Work with real rating-scale data from personality or attitude measures. Fit GRM and GPCM models and interpret item threshold parameters (step difficulties) and discrimination parameters. Compare results to classical item statistics to understand what additional information polytomous IRT provides.
In the binary IRT framework you know from the 2PL model, every item has one item response function (IRF): a sigmoid curve showing the probability of a correct response as a function of latent trait θ. The 2PL parameterizes this curve with two numbers — difficulty (b) and discrimination (a). Now consider a 5-point Likert item ("Strongly Disagree" to "Strongly Agree") assessing conscientiousness. There is no single "correct" response, but there are *ordered* responses, and each step up the scale should become more likely as θ increases. Polytomous IRT handles exactly this structure.
Instead of one IRF, a polytomous item generates a family of category response functions (CRFs) — one curve per response option. Each CRF shows the probability of endorsing *exactly* that category as a function of θ. For a well-functioning 5-point item, the "Strongly Disagree" curve peaks at low θ, the "Disagree" curve peaks slightly higher, and so on, with "Strongly Agree" dominating only at high θ. The parameters separating adjacent categories are called threshold parameters (or step difficulties) — the θ level at which adjacent categories are equally probable. A model with k response categories has k-1 thresholds.

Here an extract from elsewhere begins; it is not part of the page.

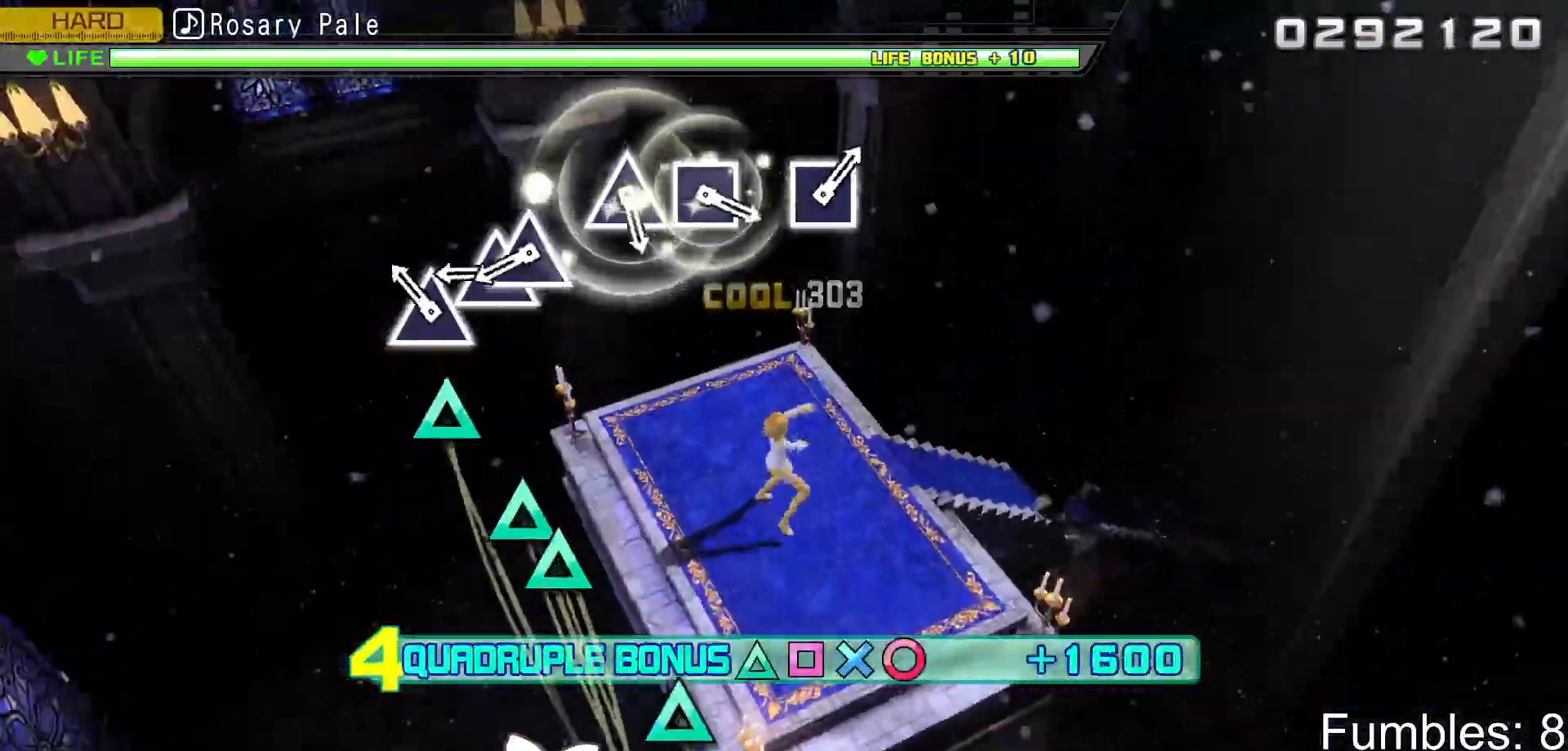
{"buttons": ["TRIANGLE", "L2", "DPAD_UP"], "left_stick": "center", "right_stick": "center", "events": [[150, "TRIANGLE", "down"], [267, "TRIANGLE", "up"], [350, "TRIANGLE", "down"], [467, "DPAD_UP", "down"]]}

The two most important polytomous IRT models differ in a key assumption. The Graded Response Model (GRM) models cumulative probabilities — the probability of responding at category k *or higher* — using a separate 2PL-like function for each boundary. It imposes an ordered structure and allows categories to differ only in their thresholds while sharing a single discrimination parameter. The Generalized Partial Credit Model (GPCM) models adjacent-category transitions directly and is more flexible, allowing the discrimination to vary across items. In practice, GRM is common for personality and attitude scales where the ordered-category assumption is firm; GPCM is common for partial-credit academic items where different steps may be qualitatively different in difficulty.
The payoff over classical approaches is richer item diagnostics. In CTT, a Likert item yields a single item-total correlation. In polytomous IRT, you can inspect whether each *category* is functioning: are some response categories never endorsed? Do adjacent categories have nearly identical thresholds, making them redundant? Is the middle category attracting both low- and high-θ respondents (non-monotonic CRF), suggesting it represents "indecision" rather than a true midpoint? These diagnostics often reveal that 5-category scales should be collapsed to 4 or even 3 because the middle categories aren't providing distinct information. This is the measurement precision advantage that polytomous IRT delivers over classical item analysis.